The act put an end to long-standing national-origin quotas that favored those from northern and western Europe.
Published: August 12, 2019
When the U.S. Congress passed—and President Lyndon B. Johnson signed into law—the Immigration and Naturalization Act of 1965, the move was largely seen as symbolic.
"The bill will not flood our cities with immigrants,” lead supporter Sen. Edward “Ted” Kennedy (D-Mass.) told the Senate during debate. “It will not upset the ethnic mix of our society. It will not relax the standards of admission. It will not cause American workers to lose their jobs.”
That sentiment was echoed by Johnson, who, upon signing the act on October 3, 1965, said the bill would not be revolutionary: “It does not affect the lives of millions … It will not reshape the structure of our daily lives or add importantly to either our wealth or our power.”
But the act—also known as the Hart-Celler Act after its sponsors, Sen. Philip Hart (D-Mich.) and Rep. Emanuel Celler (D-N.Y.)—put an end to long-standing national-origin quotas that favored those from northern and western Europe and led to a significant immigration demographic shift in America. Since the act was passed, according to the Pew Research Center, immigrants living in America have more than quadrupled, now accounting for nearly 14 percent of the population.

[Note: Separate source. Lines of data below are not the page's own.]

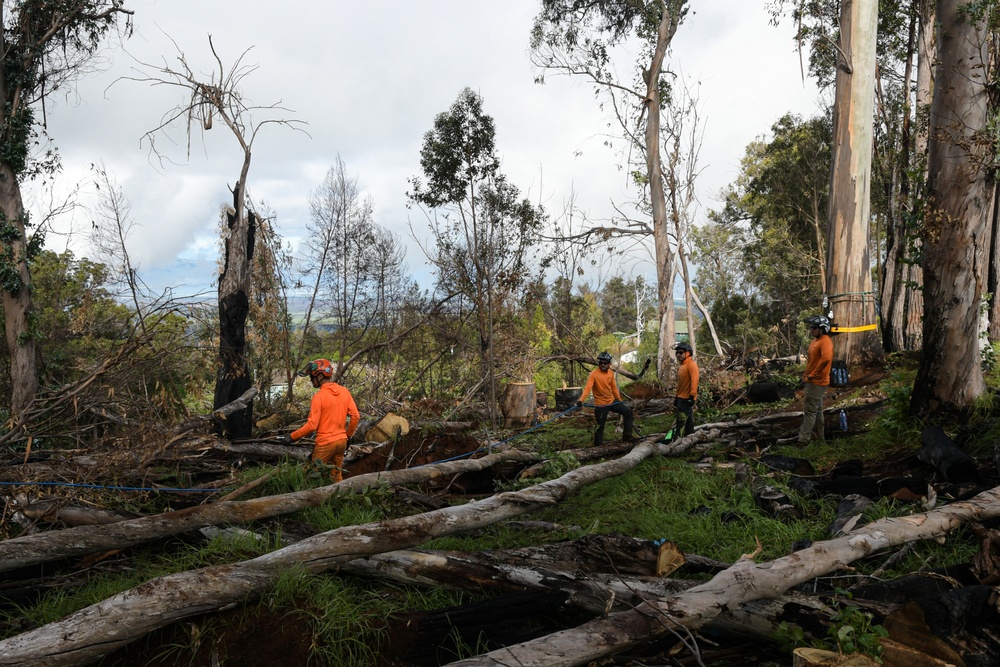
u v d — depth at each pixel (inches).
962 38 323.0
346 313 785.6
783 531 211.9
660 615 137.3
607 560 174.2
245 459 333.7
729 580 144.5
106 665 139.4
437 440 350.9
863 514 209.8
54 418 303.7
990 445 277.9
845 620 125.8
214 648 141.3
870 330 562.3
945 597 125.7
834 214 573.9
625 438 400.5
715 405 552.7
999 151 313.1
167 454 290.7
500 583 171.6
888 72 1035.3
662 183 887.1
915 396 336.2
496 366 594.2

In 1960, Pew notes, 84 percent of U.S. immigrants were born in Europe or Canada; 6 percent were from Mexico, 3.8 percent were from South and East Asia, 3.5 percent were from Latin America and 2.7 percent were from other parts of the world. In 2017, European and Canadian immigrants totaled 13.2 percent, while Mexicans totaled 25.3 percent, other Latin Americans totaled 25.1 percent, Asians totaled 27.4 percent and other populations totaled 9 percent.

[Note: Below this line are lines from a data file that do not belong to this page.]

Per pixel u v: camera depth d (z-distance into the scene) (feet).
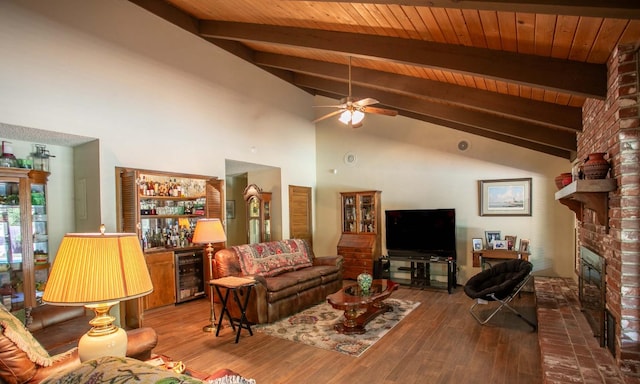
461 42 9.82
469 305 16.79
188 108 18.01
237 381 4.87
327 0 8.36
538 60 9.15
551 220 19.07
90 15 14.11
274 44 14.55
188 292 18.12
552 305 13.08
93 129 14.14
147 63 16.20
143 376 3.18
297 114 25.31
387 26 10.39
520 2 6.26
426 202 22.45
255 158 21.76
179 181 18.58
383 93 19.31
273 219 24.07
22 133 13.05
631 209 7.61
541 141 15.75
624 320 7.72
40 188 14.26
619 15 5.85
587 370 7.79
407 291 19.65
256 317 14.15
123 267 5.56
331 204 26.11
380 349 11.67
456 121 17.46
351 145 25.32
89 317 10.63
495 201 20.43
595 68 8.66
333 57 16.28
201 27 18.13
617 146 7.89
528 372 9.92
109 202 14.69
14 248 12.58
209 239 13.98
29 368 6.08
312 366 10.53
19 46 12.03
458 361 10.69
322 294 17.75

The 1965 act has to be understood as a result of the civil rights movement, and the general effort to eliminate race discrimination from U.S. law, says Gabriel “Jack” Chin, immigration law professor at University of California, Davis and co-editor of The 1965 Immigration and Nationality Act: Legislating a New America.
Immigration reform was also a personal project of John F. Kennedy, Chin notes, whose pamphlet written as a senator was published after his assassination as the book A Nation of Immigrants, and argued for the elimination of the National Origins Quota System in place since 1921.

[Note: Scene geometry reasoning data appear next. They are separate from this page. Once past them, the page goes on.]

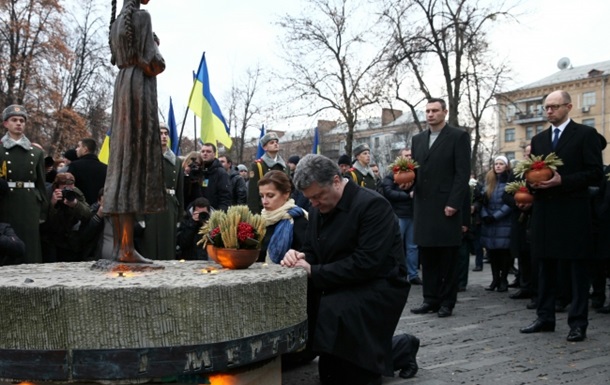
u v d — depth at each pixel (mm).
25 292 2635
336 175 3895
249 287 2887
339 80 25016
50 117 26953
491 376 4395
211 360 2762
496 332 5930
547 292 5898
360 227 3879
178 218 7129
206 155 8062
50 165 7777
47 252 6523
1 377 2668
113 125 3336
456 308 7363
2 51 26156
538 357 4941
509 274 11539
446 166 6668
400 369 4391
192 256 7105
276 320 3051
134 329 2645
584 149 5398
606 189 6871
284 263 3791
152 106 3338
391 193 9555
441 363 4773
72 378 2627
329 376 4152
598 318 6793
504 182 8820
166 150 6938
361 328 3701
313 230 4117
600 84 57781
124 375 2631
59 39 26672
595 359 4867
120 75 3344
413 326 6238
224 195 8062
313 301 4137
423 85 23297
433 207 6695
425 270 7004
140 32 3271
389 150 51656
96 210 6172
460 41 22406
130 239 3438
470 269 12266
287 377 4449
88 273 3236
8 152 6230
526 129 62781
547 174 5359
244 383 3117
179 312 2697
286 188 4648
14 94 26109
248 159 34031
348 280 3760
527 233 7809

Ted Kennedy, along with Attorney General and Sen. Robert Kennedy (D-N.Y.), were both proponents of the bill, in part to honor their brother and also because it was consistent with their general interest in civil rights and international cold war politics, Chin adds.
“I think every sensible person in 1965 knew that the sources of immigration would change,” Chin says. “The more fundamental change, and the more fundamental policy, was the articulation by many legislators that it simply did not matter from where an immigrant came; each person would be evaluated as an individual. That kind of argument was novel, but consistent with the anti-racism of the Voting Rights Act of 1965 and the Civil Rights Act of 1964.”
The act, Edward Kennedy argued during the Senate floor debate, went to the “very central ideals of our country.”
“Our streets may not be paved with gold, but they are paved with the promise that men and women who live here—even strangers and new newcomers—can rise as fast, as far as their skills will allow, no matter what their color is, no matter what the place of their birth,” he said.